▶ **EXERCISE DIRECTIONS**
Give again, exactly as written, the lines of the records below from the line with "hfov_deg: 50.8" to the line with "exposure_s: 1/2000". Both end lines count; pictures do not.

▶ **DATASET EXTRACT**
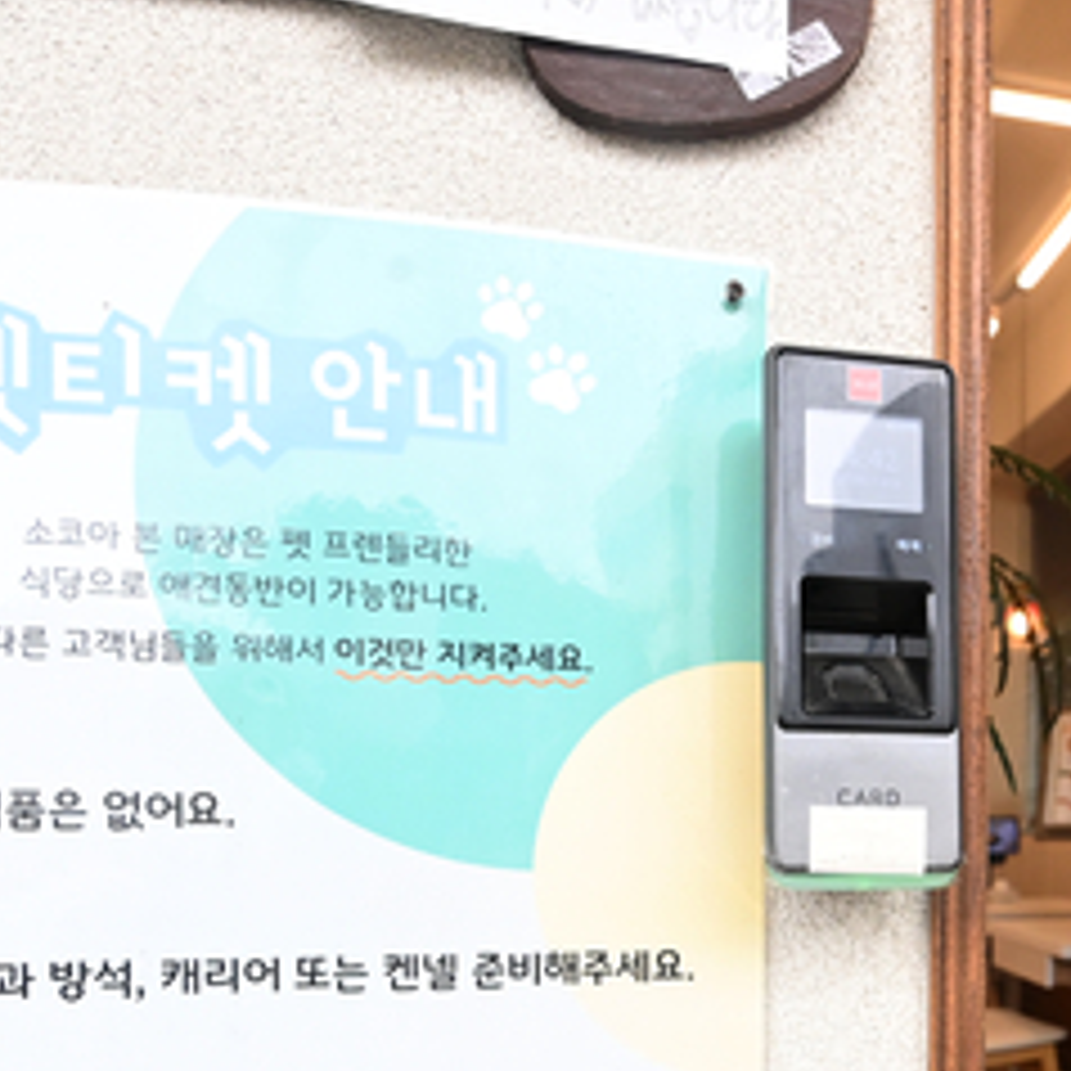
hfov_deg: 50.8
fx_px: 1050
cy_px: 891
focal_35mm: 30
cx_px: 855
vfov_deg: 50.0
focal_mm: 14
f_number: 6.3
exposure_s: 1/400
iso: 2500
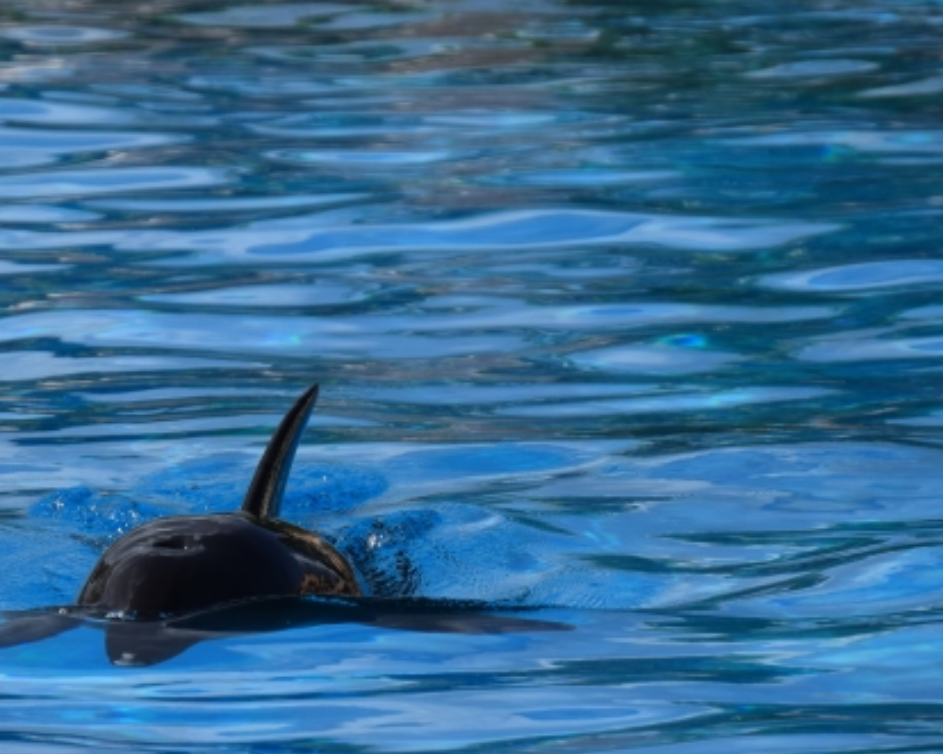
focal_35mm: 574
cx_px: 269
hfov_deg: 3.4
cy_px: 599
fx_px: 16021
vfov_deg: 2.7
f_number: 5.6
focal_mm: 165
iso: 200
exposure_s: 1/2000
...
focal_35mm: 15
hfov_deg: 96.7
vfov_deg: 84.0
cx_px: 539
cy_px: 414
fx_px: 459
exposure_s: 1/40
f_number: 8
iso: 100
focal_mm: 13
--
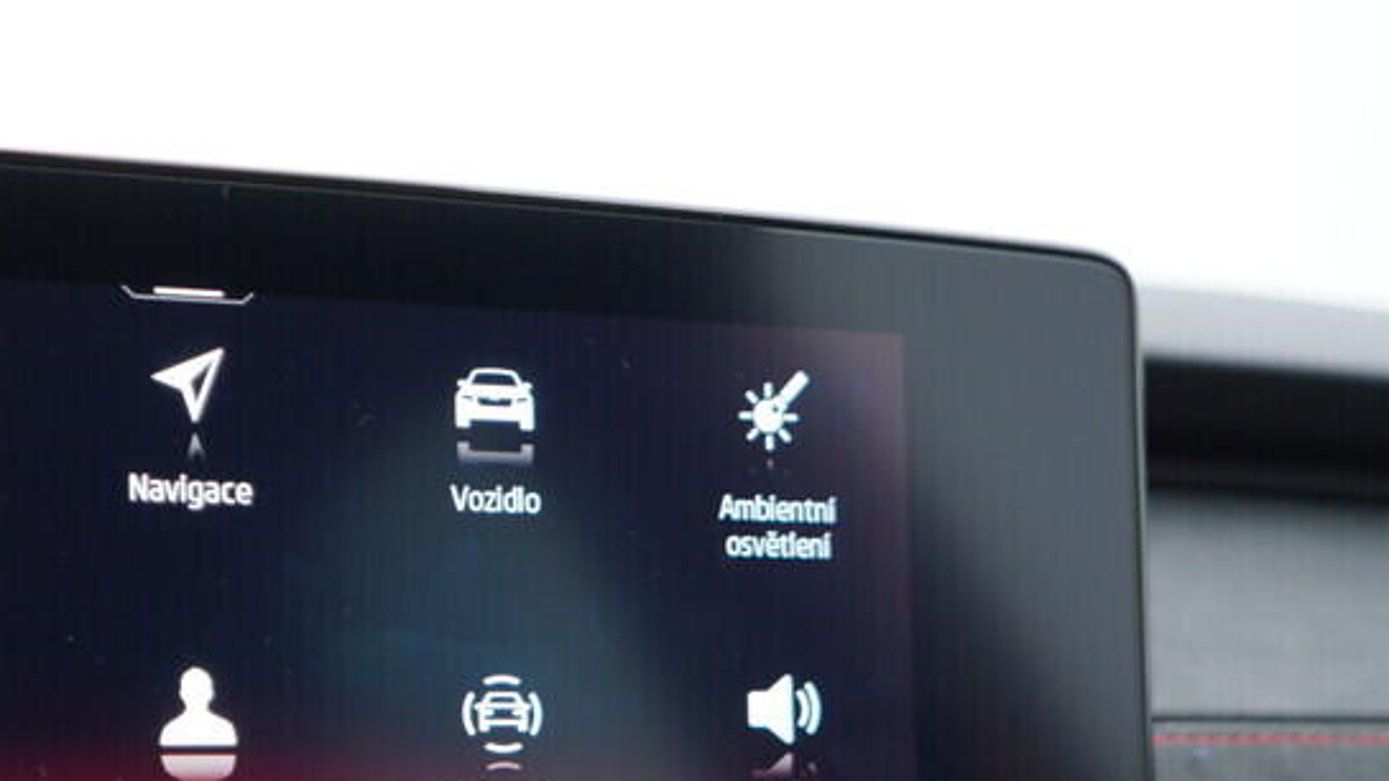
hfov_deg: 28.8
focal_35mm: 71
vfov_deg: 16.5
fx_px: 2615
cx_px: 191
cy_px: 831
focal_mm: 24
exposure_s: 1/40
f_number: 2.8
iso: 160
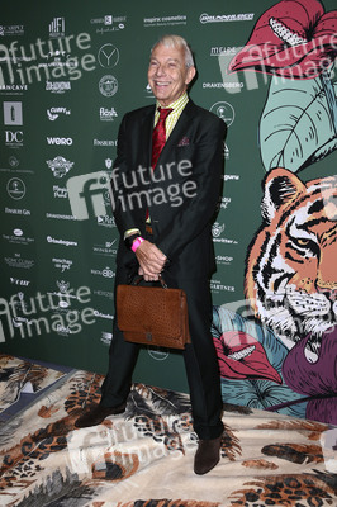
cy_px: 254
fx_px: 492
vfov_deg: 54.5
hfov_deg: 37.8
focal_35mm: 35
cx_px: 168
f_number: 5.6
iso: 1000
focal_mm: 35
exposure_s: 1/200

▶ **ANSWER SECTION**
hfov_deg: 50.8
fx_px: 1050
cy_px: 891
focal_35mm: 30
cx_px: 855
vfov_deg: 50.0
focal_mm: 14
f_number: 6.3
exposure_s: 1/400
iso: 2500
focal_35mm: 574
cx_px: 269
hfov_deg: 3.4
cy_px: 599
fx_px: 16021
vfov_deg: 2.7
f_number: 5.6
focal_mm: 165
iso: 200
exposure_s: 1/2000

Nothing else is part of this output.